I believe the current implementation already filters origin nodes to those within the neighborhood boundary. This is being accomplished by:
EXISTS (
SELECT 1
FROM neighborhood_boundary AS b
WHERE ST_Intersects(b.geom,r1.geom)
)
I think the main source of the performance issues is that we're recreating the entire road graph every time we make a call to either pgr_drivingdistance or pgr_dijkstra. If we go with pgr_johnson we create the graph only once and then store the results in the neighborhood_reachable_roads table.
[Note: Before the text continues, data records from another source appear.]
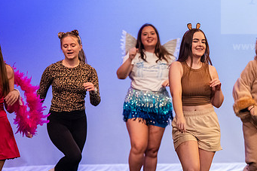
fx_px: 2005
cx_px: 198
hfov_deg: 7.3
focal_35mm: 281
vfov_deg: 4.9
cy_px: 62
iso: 4000
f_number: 3.5
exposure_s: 1/320
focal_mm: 165
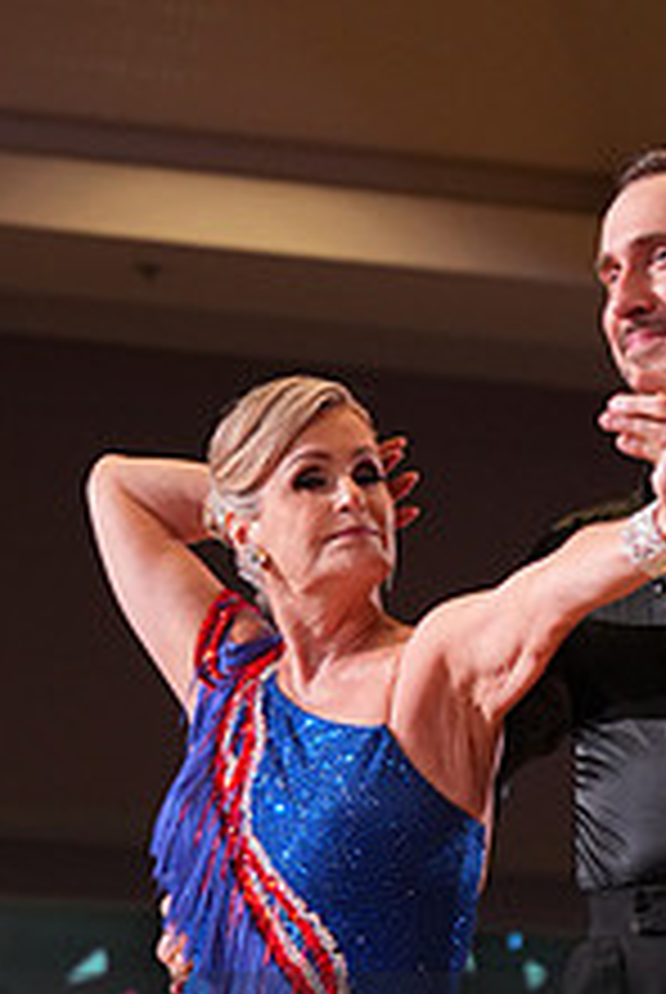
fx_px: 6749
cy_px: 1124
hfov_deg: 5.6
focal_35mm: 244
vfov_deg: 8.4
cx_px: 529
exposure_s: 1/400
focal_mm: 93
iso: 2500
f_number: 4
Come to think of it, that's probably a good way to describe the whole setup: we're effectively saving the graph to a table for quick retrieval later. So pgr_johnson basically lets us dump the graph all at once whereas with pgr_drivingdistance and pgr_dijkstra we're dumping the graph piece by piece.
I've created a branch on my fork to implement pgr_johnson. I'll submit it to you for testing when I'm done and we'll see how it stacks up.
The filter above is in the outer query and not in the nodes specified to the pgr function. I expect it is calculating the travelshed for every graph node, then discarding the results for those outside the bounds when it gets to filtering in the outer query.
I'm rubbish with EXPLAIN ANALYZE but in theory wouldn't the planner be incorporating this filter by throwing out ways (and by extension the origin vertices) that don't pass the test before calling pgr_drivingdistance?
In any case, I tested an implementation with pgr_dijkstra yesterday and stopped it after almost 2 hours. I can't remember what my times were for pgr_drivingdistance but I'm pretty sure pgr_johnson will be orders of magnitude faster and deliver the same results.
Refer to https://github.com/azavea/pfb/pull/18
Test performance improvements from connecting census blocks via pgr_dijkstra instead of pgr_drivingdistance.